Volksfeste haben einen hohen Zuspruch, das Feiern in der Großgruppe und Masse ein besonderer Lustspender. Damals noch mit Pferderennen auf einer Trabrennbahn, wo heute der Fußballplatz ist, und Viehmarkt mit Prämierung von Ochsen und Pferden sowie einer Show landwirtschaftlicher Geräte mit Vorführungen. Dazu die Buden, wie sie heute noch in der Trierer Straße lokalisiert sind, und vor allem eigenes Bier aus Kuseler Brauereien. Zwischen 1938 und 1948 gab es keine Kuseler Mess. Der heraufdämmernde geplante Vernichtungskrieg brauchte andere Veranstaltungen ...

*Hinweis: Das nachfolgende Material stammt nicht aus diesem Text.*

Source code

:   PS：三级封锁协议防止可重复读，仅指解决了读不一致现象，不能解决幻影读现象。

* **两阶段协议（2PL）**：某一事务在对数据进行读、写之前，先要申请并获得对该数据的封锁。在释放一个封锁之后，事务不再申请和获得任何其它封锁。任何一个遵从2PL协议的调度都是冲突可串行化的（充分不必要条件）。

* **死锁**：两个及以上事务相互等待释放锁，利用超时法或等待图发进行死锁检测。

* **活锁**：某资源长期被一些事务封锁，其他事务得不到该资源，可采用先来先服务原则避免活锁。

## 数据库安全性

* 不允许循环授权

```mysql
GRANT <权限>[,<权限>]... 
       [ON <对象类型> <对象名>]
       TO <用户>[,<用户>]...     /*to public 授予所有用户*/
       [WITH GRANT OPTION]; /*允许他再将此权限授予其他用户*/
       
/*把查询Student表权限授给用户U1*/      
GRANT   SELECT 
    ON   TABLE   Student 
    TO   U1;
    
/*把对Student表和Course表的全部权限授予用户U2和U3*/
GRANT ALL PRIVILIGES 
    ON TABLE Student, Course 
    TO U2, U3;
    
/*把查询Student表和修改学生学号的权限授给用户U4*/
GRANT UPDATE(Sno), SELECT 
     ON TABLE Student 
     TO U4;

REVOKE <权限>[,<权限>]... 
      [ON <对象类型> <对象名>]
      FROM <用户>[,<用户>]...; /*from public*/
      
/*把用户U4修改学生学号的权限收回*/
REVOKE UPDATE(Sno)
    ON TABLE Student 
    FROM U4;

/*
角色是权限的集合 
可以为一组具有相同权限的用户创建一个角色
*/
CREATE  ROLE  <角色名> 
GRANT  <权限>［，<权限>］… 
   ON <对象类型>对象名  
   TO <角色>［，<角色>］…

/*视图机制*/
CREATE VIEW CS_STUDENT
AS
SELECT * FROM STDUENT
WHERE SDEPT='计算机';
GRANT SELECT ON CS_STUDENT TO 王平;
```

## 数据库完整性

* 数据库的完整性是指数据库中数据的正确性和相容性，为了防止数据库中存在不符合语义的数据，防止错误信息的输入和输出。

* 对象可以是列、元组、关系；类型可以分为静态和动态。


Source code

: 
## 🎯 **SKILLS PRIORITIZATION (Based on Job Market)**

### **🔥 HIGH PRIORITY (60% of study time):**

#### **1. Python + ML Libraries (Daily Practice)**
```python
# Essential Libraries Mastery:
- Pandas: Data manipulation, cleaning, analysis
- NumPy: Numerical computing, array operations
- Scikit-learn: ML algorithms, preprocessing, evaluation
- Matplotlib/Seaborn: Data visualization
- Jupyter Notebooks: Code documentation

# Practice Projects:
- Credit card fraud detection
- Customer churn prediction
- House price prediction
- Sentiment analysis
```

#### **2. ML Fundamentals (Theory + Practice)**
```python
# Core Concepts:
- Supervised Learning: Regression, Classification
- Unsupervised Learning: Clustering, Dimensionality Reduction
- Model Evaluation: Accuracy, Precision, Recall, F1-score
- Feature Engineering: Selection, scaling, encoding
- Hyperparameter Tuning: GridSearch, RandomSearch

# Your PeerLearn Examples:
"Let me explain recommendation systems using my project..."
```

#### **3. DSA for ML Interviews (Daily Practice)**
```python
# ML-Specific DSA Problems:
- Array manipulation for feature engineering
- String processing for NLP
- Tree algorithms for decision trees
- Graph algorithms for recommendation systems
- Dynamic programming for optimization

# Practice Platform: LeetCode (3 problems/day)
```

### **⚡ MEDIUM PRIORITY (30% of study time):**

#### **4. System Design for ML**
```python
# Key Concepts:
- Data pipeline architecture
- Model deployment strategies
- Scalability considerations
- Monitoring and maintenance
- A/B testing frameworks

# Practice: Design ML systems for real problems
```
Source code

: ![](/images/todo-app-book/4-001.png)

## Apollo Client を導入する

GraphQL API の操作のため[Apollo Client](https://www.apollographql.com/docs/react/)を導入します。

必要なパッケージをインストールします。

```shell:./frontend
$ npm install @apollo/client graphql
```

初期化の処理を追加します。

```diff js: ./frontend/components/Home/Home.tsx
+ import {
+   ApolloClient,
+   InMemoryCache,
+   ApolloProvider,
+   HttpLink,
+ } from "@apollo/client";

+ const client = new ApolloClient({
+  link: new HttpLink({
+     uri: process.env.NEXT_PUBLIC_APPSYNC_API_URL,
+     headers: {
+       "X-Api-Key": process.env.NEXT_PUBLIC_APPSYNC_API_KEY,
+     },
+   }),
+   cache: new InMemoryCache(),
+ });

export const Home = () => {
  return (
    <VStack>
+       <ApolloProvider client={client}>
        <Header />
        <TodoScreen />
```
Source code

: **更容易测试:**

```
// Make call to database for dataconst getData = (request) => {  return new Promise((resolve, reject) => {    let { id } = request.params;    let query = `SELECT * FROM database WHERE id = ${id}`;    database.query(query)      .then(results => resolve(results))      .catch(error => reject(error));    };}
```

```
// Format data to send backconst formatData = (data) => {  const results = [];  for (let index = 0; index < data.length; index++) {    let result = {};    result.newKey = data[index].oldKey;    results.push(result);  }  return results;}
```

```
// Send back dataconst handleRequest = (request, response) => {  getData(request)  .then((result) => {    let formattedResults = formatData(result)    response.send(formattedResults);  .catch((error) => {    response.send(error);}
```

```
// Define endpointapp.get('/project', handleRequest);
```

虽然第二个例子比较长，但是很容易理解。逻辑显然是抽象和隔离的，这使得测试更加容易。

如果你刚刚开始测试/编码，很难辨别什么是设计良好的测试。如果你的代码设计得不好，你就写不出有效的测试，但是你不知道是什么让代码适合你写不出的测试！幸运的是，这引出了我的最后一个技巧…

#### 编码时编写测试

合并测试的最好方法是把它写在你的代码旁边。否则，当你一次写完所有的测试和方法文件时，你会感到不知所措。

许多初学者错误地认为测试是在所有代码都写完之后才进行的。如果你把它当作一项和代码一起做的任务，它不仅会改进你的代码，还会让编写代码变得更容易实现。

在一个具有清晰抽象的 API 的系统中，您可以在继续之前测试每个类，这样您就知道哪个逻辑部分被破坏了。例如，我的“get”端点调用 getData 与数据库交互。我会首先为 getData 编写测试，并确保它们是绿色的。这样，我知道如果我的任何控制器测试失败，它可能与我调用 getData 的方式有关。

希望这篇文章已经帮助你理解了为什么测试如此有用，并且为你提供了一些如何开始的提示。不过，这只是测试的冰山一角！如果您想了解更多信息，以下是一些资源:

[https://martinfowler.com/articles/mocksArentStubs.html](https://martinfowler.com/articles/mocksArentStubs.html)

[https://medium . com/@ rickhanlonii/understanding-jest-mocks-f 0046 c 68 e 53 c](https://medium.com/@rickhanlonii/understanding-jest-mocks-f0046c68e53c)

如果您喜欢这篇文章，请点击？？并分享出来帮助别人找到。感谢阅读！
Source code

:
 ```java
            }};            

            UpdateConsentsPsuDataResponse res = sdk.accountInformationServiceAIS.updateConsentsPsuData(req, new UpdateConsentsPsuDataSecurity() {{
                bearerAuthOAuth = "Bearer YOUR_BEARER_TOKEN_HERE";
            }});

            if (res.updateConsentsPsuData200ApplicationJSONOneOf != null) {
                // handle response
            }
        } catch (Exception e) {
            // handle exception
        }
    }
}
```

Heute - nach 90 Jahren - ein Volksfest mit fliegenden Händlern, Fahrgeschäften und Verköstigungen aller Art, wie man sie überall findet. Und dennoch, Tradition und eigene Noten machen eben ein Kuseler Fest draus. Zu der Tradition gehört die Inthronisierung der Kuseline am ersten Abend, junge Frauen aus Kusel, die einer Jury besonders zusagen, wegen ihres Auftretens, ihres Aussehens, ihres Niveaus, ihrer gesellschaftlichen Fähigkeiten usw. Dieser Brauch ist jünger, aber immerhin schon 37 Jahre alt. So auch manche Kuseline, die am Nachbartisch saß und in den letzten Jahren Kuseline war. Die alte Kuseline und werdende Gymnasiallehrerin verabschiedete sich, blickte wie alle anderen wehmütig auf ein Jahr Werbeinsätze und nette Events und Menschen zurück, die neue Kuseline, die Abiturientin Julia, nahm die Wahl dankend entgegen. Ihr Vater (CDU-Vorsitzender in Kusel), der mit seinem Bruder eine stark frequentierte HNO-Praxis führt, freute sich mit ihr über die neuen Möglichkeiten und Chancen.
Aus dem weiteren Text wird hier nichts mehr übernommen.